Print this span of the material below exactly: the line with "1. Pellet 1~3ml", the line with "4. Add 250ul", and every line between them, but nothing else.

● Data extract
▬▬▬
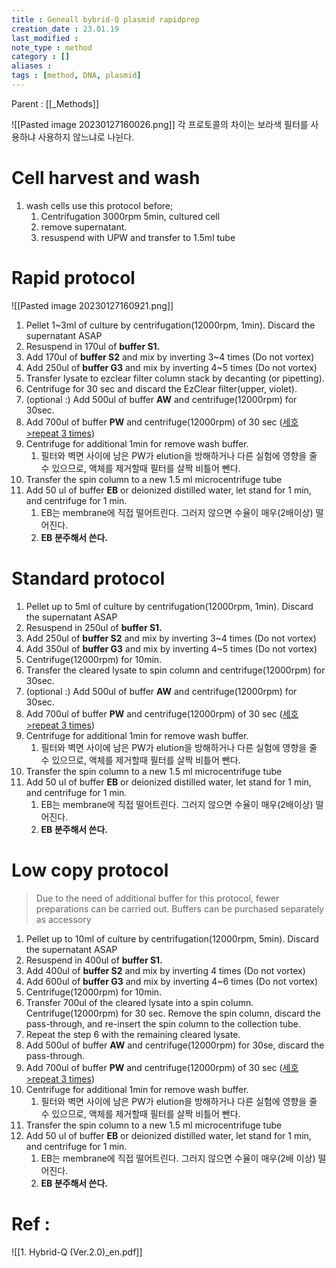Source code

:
 ```yaml
---
title : Geneall bybrid-Q plasmid rapidprep
creation_date : 23.01.19
last_modified :
note_type : method
category : []
aliases : 
tags : [method, DNA, plasmid]
---
```


Parent : [[\_Methods]]


![[Pasted image 20230127160026.png]]
각 프로토콜의 차이는 보라색 필터를 사용하냐 사용하지 않느냐로 나뉜다.

# Cell harvest and wash

1. wash cells use this protocol before;
	1. Centrifugation 3000rpm 5min, cultured cell
	2. remove supernatant.
	3. resuspend with UPW and transfer to 1.5ml tube 

# Rapid protocol
![[Pasted image 20230127160921.png]]
 1. Pellet 1~3ml of culture by centrifugation(12000rpm, 1min). Discard the supernatant ASAP
 2. Resuspend in 170ul of **buffer S1.**
 3. Add 170ul of **buffer S2** and mix by inverting 3~4 times (Do not vortex)
 4. Add 250ul of **buffer G3** and mix by inverting 4~5 times (Do not vortex)
 5. Transfer lysate to ezclear filter column stack by decanting (or pipetting).
 6. Centrifuge for 30 sec and discard the EzClear filter(upper, violet).
 7. (optional :) Add 500ul of buffer **AW** and centrifuge(12000rpm) for 30sec.
 8. Add 700ul of buffer **PW** and centrifuge(12000rpm) of 30 sec (<u>세호>repeat 3 times</u>)
 9. Centrifuge for additional 1min for remove wash buffer.
	 1. 필터와 벽면 사이에 남은 PW가 elution을 방해하거나 다른 실험에 영향을 줄 수 있으므로, 액체를 제거할때 필터를 살짝 비틀어 뺀다.
 10. Transfer the spin column to a new 1.5 ml microcentrifuge tube
 11. Add 50 ul of buffer **EB** or deionized distilled water, let stand for 1 min, and centrifuge for 1 min.
	 1. EB는 membrane에 직접 떨어트린다. 그러지 않으면 수율이 매우(2배이상) 떨어진다.
	 2. **EB 분주해서 쓴다.**

# Standard protocol

 1. Pellet up to 5ml of culture by centrifugation(12000rpm, 1min). Discard the supernatant ASAP
 2. Resuspend in 250ul of **buffer S1.**
 3. Add 250ul of **buffer S2** and mix by inverting 3~4 times (Do not vortex)
 4. Add 350ul of **buffer G3** and mix by inverting 4~5 times (Do not vortex)
 5. Centrifuge(12000rpm) for 10min.
 6. Transfer the cleared lysate to spin column and centrifuge(12000rpm) for 30sec.
 7. (optional :) Add 500ul of buffer **AW** and centrifuge(12000rpm) for 30sec.
 8. Add 700ul of buffer **PW** and centrifuge(12000rpm) of 30 sec (<u>세호>repeat 3 times</u>)
 9. Centrifuge for additional 1min for remove wash buffer.
	 1. 필터와 벽면 사이에 남은 PW가 elution을 방해하거나 다른 실험에 영향을 줄 수 있으므로, 액체를 제거할때 필터를 살짝 비틀어 뺀다.
 10. Transfer the spin column to a new 1.5 ml microcentrifuge tube
 11. Add 50 ul of buffer **EB** or deionized distilled water, let stand for 1 min, and centrifuge for 1 min.
	 1. EB는 membrane에 직접 떨어트린다. 그러지 않으면 수율이 매우(2배이상) 떨어진다.
	 2. **EB 분주해서 쓴다.**

# Low copy protocol

> Due to the need of additional buffer for this protocol, fewer preparations can be carried out. Buffers can be purchased separately as accessory

 1. Pellet up to 10ml of culture by centrifugation(12000rpm, 5min). Discard the supernatant ASAP
 2. Resuspend in 400ul of **buffer S1.** 
 3. Add 400ul of **buffer S2** and mix by inverting 4 times (Do not vortex)
 4. Add 600ul of **buffer G3** and mix by inverting 4~6 times (Do not vortex)
 5. Centrifuge(12000rpm) for 10min.
 6. Transfer 700ul of the cleared lysate into a spin column. Centrifuge(12000rpm) for 30 sec. Remove the spin column, discard the pass-through, and re-insert the spin column to the collection tube.
 7. Repeat the step 6 with the remaining cleared lysate.
 8. Add 500ul of buffer **AW** and centrifuge(12000rpm) for 30se, discard the pass-through.
 9. Add 700ul of buffer **PW** and centrifuge(12000rpm) of 30 sec (<u>세호>repeat 3 times</u>)
 10. Centrifuge for additional 1min for remove wash buffer.
	 1. 필터와 벽면 사이에 남은 PW가 elution을 방해하거나 다른 실험에 영향을 줄 수 있으므로, 액체를 제거할때 필터를 살짝 비틀어 뺀다.
 11. Transfer the spin column to a new 1.5 ml microcentrifuge tube
 12. Add 50 ul of buffer **EB** or deionized distilled water, let stand for 1 min, and centrifuge for 1 min.
	 1. EB는 membrane에 직접 떨어트린다. 그러지 않으면 수율이 매우(2배 이상) 떨어진다.
	 2. **EB 분주해서 쓴다.**


# Ref :

![[1. Hybrid-Q (Ver.2.0)_en.pdf]]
▬▬▬
● Exercise result
 1. Pellet 1~3ml of culture by centrifugation(12000rpm, 1min). Discard the supernatant ASAP
 2. Resuspend in 170ul of **buffer S1.**
 3. Add 170ul of **buffer S2** and mix by inverting 3~4 times (Do not vortex)
 4. Add 250ul of **buffer G3** and mix by inverting 4~5 times (Do not vortex)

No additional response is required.